Amazon Is Joining the Generative AI Race

The ecommerce giant doesn’t have a ChatGPT rival, but it wants to sell you the tools you need to build one.
Video: James Marshall

Amazon may still be king of the cloud, but in recent months it’s had to watch its two closest rivals, Microsoft and Google, steal the spotlight with brilliant but error-prone chatbots that use cutting-edge “generative” artificial intelligence models.

Today, Amazon announced it’s joining the generative AI race. Not by launching its own chatbot, but by making two new AI language models available through its cloud platform, Amazon Web Services, which customers will be able to use to build their own bots. 

The past few months have seen the tech industry foaming at the mouth over the potential of generative AI—algorithms that learn to produce text, code, imagery, and more. The boom has been inspired by the remarkable success of OpenAI’s text-generating bot, ChatGPT, as well as the success of AI-image generators

The proliferation of these services also threatens to shake up the cloud market, as companies, from construction to the law, race to build their own generative AI tech or fold it into existing products. As investors and entrepreneurs dream up ways to use generative AI across all kinds of industries, they’re creating demand for the basic tools that companies can use to build their own applications.

“Many customers are intently interested in generative AI solutions,” says Adam Selipksy, CEO of AWS. “I would say in most of my customer conversations now questions about generative AI are coming up, with a leading question being, ‘When are we going to be able to get the solutions that we want?’”

Amazon remains the global market leader in cloud computing, followed by Microsoft and then Google. Microsoft has partnered with OpenAI, and is making the technology behind the ChatGPT available via its cloud platform Azure. Google, which has been developing the underlying language model technology for years, recently launched its own model PaLM, which is available through Google Cloud. 

Microsoft, which invested $10 billion in OpenAI, offers access to GPT-3.5, one of the language models that powers ChatGPT, through an application program interface that lets developers make access calls to the model directly from their code. Google’s PaLM is similarly capable and accessible through its cloud API.

Today, Amazon announced it’s launching a platform called Bedrock, which will provide access to cutting-edge language models from Anthropic and AI21, two startups developing language models that compete with those of OpenAI and Google. 

“It’s highly unlikely that there is any one model that is the right answer for all customers and for all use cases,” says Selipksy. “We want to provide choice and flexibility.”

Amazon has two generative language models. Titan Text can generate text from a prompt, and Text Embeddings generates a mathematical representation of text that can be used for tasks such as translation and search. 

AWS will also offer access to Stable Diffusion, an AI model for generating imagery, from Stability AI, a startup that is developing a range of open source generative AI models.

“Bedrock removes significant friction from companies deploying generative models,” says Emad Mostaque, CEO of Stability AI, the company behind the image model. “[It] is ideal for our open models that can readily go to the customer data.”

Amazon says Bedrock will allow customers to use its models without the information they feed in being leaked back into the wider pool of data used to train those models, answering one key concern for organizations that want to build their own generative AI products. Companies, particularly those working with sensitive client information, such as financial services companies or health care providers, are concerned about the security of their data. As users interact with a model, it is sometimes possible for sensitive company information such as financial reports or business plans to leak into the model’s training data, and be shared with other customers.
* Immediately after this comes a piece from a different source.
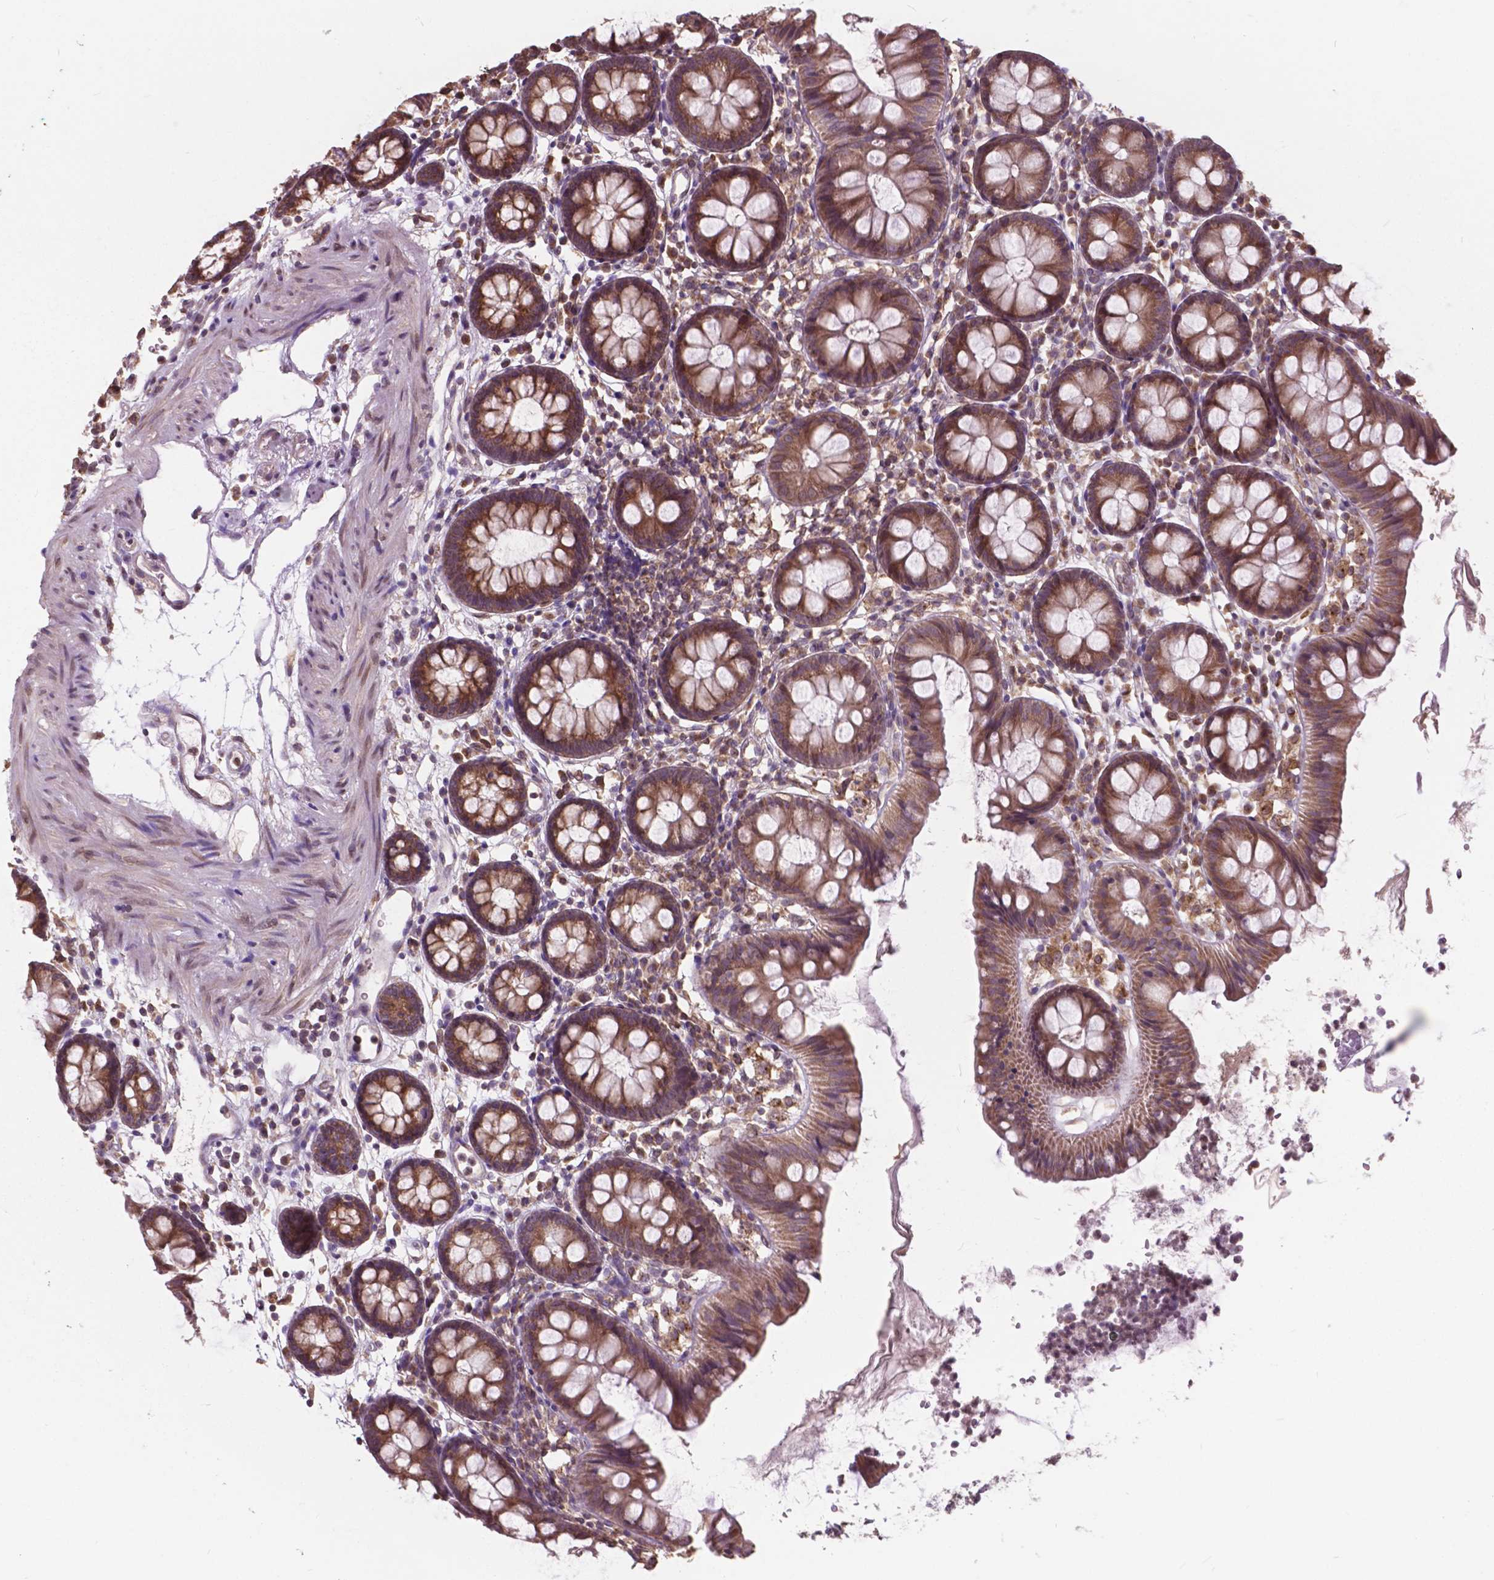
{"staining": {"intensity": "weak", "quantity": "25%-75%", "location": "cytoplasmic/membranous"}, "tissue": "colon", "cell_type": "Endothelial cells", "image_type": "normal", "snomed": [{"axis": "morphology", "description": "Normal tissue, NOS"}, {"axis": "topography", "description": "Colon"}], "caption": "An IHC photomicrograph of normal tissue is shown. Protein staining in brown shows weak cytoplasmic/membranous positivity in colon within endothelial cells. The protein of interest is stained brown, and the nuclei are stained in blue (DAB IHC with brightfield microscopy, high magnification).", "gene": "MRPL33", "patient": {"sex": "female", "age": 84}}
“Data leaking into these incredibly powerful and useful AI tools is a major issue,” says Wayne Chang, an entrepreneur working at a stealth generative AI startup. “The ramifications are severe.”

Amazon’s generative AI foray will also see it offer new AWS instances optimized for running language models and other generative AI using custom silicon. Amazon is making its AI tool for coding, Code Whisperer, free for all individual users through AWS, something that may also help get users hooked on its cloud

“Amazon is following its playbook of creating managed service versions of open source tools but this time also taking closed source models as managed services,” says Nathan Beniach, founder and general partner at Air Street Capital, a venture firm focused on AI. He adds that while Amazon remains dominant in the cloud, the machine learning tools it offers through AWS do not appear to have gained significant traction with developers. 

Selipsky declined to say how the models measure up to the likes of OpenAI’s GPT-4 and Google’s PALM, insisting that it is “early days” for the technology generally.